◆ **Texto fornecido**
<<<<

Seguindo com o nosso projeto de leitura conjunta das obras dos principais estoicos romanos, concluímos a leitura do segundo livro, o Encheirídion ou Manual do filósofo Epicteto.
No livro anterior, "Sobre a brevidade da vida" (que já tem resenha aqui no blog), Sêneca nos fala que aquilo que temos de mais valioso é o tempo e por isso devemos ser cuidadosos e zelosos com ele.
Uma vida boa, uma vida bem vivida à moda estoica, para Sêneca nessa obra específica é uma vida não desperdiçada com emoções ruins, nos vícios, nas coisas que não importam.
Já no Manual , o tema central será outro. Para Epicteto , o que temos de mais caro é a nossa mente, os nossos pensamentos, pois são eles que determinam as nossas ações.
Logo, devemos cuidar do nosso pensamento, do nosso interior para alcançar a serenidade estoica, a ausência de perturbação, a tranquilidade da alma e assim, vivermos melhor.

>>>>

◆ **Requisitos do exercício**
Por favor, reproduza palavra por palavra o texto inteiro acima sobre o Manual de Epicteto.

◆ **Dados apresentados**
<<<<

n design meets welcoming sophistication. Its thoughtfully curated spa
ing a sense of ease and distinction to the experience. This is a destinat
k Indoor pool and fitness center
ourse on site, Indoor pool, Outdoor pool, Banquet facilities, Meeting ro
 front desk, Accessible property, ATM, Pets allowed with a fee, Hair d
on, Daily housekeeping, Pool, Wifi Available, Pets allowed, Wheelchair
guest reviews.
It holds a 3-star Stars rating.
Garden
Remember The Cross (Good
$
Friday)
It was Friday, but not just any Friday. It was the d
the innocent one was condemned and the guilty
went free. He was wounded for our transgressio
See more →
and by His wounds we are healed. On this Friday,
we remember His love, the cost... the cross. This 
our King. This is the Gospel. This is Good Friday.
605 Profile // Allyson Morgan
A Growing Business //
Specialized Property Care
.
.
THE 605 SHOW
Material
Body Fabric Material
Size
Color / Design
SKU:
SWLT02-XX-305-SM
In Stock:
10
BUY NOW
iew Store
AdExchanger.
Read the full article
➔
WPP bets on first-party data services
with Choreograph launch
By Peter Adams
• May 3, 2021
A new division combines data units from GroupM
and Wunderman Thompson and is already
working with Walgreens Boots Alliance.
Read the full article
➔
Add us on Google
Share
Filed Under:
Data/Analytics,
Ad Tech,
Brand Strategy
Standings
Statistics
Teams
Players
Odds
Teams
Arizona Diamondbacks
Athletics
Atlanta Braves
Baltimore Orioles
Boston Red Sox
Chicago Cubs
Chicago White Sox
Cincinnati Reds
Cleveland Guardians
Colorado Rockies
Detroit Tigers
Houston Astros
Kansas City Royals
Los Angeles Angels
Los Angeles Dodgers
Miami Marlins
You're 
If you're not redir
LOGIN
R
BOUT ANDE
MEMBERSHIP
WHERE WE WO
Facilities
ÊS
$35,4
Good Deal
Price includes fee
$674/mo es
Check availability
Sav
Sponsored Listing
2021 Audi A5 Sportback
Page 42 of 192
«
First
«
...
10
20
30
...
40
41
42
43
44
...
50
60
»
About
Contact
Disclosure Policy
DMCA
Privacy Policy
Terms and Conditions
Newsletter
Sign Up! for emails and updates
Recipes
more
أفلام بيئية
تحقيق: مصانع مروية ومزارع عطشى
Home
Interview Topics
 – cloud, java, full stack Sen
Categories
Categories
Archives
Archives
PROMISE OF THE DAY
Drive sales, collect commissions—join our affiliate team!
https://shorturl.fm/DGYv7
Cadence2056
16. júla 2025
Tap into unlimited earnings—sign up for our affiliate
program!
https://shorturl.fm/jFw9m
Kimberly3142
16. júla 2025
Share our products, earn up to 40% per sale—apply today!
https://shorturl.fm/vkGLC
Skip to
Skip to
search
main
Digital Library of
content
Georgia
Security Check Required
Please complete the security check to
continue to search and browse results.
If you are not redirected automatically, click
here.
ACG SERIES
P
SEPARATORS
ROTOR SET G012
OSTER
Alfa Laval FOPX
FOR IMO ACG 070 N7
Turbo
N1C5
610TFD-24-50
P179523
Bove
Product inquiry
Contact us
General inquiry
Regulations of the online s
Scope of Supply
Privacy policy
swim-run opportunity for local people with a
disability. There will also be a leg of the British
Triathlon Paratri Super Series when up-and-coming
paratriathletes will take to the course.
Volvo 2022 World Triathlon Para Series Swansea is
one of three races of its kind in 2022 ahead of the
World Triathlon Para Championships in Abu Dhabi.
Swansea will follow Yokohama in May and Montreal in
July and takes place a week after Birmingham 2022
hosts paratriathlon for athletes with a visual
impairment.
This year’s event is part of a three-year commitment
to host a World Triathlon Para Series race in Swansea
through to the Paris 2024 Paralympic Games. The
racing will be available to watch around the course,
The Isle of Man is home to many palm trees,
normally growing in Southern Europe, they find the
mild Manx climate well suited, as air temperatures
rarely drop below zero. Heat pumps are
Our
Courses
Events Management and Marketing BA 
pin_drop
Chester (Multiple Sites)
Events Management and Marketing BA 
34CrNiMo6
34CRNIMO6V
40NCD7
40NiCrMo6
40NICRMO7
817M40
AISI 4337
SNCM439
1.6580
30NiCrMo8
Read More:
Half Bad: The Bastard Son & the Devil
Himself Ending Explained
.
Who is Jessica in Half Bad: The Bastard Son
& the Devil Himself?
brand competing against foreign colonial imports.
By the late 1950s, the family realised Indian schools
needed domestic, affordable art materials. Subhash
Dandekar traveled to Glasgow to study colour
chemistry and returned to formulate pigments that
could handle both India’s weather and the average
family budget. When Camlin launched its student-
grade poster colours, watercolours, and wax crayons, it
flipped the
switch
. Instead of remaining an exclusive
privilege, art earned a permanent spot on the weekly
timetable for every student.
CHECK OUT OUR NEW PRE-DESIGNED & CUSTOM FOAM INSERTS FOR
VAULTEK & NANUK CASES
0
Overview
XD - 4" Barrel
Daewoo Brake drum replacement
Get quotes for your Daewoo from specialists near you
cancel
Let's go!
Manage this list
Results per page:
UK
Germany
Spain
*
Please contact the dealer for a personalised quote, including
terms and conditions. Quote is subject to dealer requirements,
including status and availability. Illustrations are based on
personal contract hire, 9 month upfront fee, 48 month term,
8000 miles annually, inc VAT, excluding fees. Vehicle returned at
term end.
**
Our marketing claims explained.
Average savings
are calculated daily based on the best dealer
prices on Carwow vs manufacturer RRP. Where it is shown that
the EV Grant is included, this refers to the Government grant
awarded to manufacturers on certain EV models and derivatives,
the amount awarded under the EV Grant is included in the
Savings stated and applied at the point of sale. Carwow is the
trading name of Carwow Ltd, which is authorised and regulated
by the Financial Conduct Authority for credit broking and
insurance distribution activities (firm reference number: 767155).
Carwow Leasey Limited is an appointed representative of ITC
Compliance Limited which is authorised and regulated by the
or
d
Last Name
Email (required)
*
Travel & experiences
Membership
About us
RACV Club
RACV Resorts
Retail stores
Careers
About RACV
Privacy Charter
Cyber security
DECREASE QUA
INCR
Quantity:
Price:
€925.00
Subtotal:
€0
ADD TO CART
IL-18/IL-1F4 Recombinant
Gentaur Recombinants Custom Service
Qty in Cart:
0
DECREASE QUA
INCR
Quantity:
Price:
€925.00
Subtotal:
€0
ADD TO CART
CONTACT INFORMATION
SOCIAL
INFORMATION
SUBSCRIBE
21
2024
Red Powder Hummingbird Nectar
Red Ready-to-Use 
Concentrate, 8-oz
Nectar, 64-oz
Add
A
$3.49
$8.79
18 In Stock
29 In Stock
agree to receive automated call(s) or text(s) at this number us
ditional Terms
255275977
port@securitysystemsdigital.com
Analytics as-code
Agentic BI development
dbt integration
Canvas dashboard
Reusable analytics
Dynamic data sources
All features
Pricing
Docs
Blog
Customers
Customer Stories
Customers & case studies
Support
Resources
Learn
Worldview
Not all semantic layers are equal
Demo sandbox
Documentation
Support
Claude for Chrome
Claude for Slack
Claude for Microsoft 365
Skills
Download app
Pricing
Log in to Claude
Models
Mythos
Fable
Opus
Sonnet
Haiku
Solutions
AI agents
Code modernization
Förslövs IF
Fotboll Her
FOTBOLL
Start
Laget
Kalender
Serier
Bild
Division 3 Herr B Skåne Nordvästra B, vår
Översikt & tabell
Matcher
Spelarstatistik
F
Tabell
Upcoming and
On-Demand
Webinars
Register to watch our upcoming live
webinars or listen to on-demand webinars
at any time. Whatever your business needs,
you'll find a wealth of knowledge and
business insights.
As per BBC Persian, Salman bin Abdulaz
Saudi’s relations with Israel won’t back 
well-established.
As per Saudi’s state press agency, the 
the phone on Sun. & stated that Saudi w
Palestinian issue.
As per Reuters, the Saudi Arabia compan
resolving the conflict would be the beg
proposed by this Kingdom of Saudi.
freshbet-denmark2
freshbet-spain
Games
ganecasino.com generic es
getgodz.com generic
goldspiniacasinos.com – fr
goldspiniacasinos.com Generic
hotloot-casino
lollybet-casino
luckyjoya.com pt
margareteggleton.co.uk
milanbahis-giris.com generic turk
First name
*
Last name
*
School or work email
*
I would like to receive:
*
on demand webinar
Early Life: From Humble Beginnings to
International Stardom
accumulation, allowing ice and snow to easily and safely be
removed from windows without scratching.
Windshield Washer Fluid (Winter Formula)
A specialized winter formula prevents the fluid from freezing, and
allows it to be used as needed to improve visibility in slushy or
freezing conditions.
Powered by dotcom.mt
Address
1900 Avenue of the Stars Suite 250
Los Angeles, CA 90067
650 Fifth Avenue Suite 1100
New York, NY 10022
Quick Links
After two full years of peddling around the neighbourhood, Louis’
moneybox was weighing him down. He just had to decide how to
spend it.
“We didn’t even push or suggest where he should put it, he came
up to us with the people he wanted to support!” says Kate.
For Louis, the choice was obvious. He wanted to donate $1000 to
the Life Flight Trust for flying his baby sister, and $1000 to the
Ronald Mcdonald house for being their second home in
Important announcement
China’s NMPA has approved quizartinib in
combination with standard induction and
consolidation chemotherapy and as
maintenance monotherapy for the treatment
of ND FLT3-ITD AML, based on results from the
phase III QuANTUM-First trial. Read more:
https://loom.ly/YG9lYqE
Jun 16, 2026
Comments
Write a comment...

>>>>

◆ **Resultado da tarefa**
Seguindo com o nosso projeto de leitura conjunta das obras dos principais estoicos romanos, concluímos a leitura do segundo livro, o Encheirídion ou Manual do filósofo Epicteto.
No livro anterior, "Sobre a brevidade da vida" (que já tem resenha aqui no blog), Sêneca nos fala que aquilo que temos de mais valioso é o tempo e por isso devemos ser cuidadosos e zelosos com ele.
Uma vida boa, uma vida bem vivida à moda estoica, para Sêneca nessa obra específica é uma vida não desperdiçada com emoções ruins, nos vícios, nas coisas que não importam.
Já no Manual , o tema central será outro. Para Epicteto , o que temos de mais caro é a nossa mente, os nossos pensamentos, pois são eles que determinam as nossas ações.
Logo, devemos cuidar do nosso pensamento, do nosso interior para alcançar a serenidade estoica, a ausência de perturbação, a tranquilidade da alma e assim, vivermos melhor.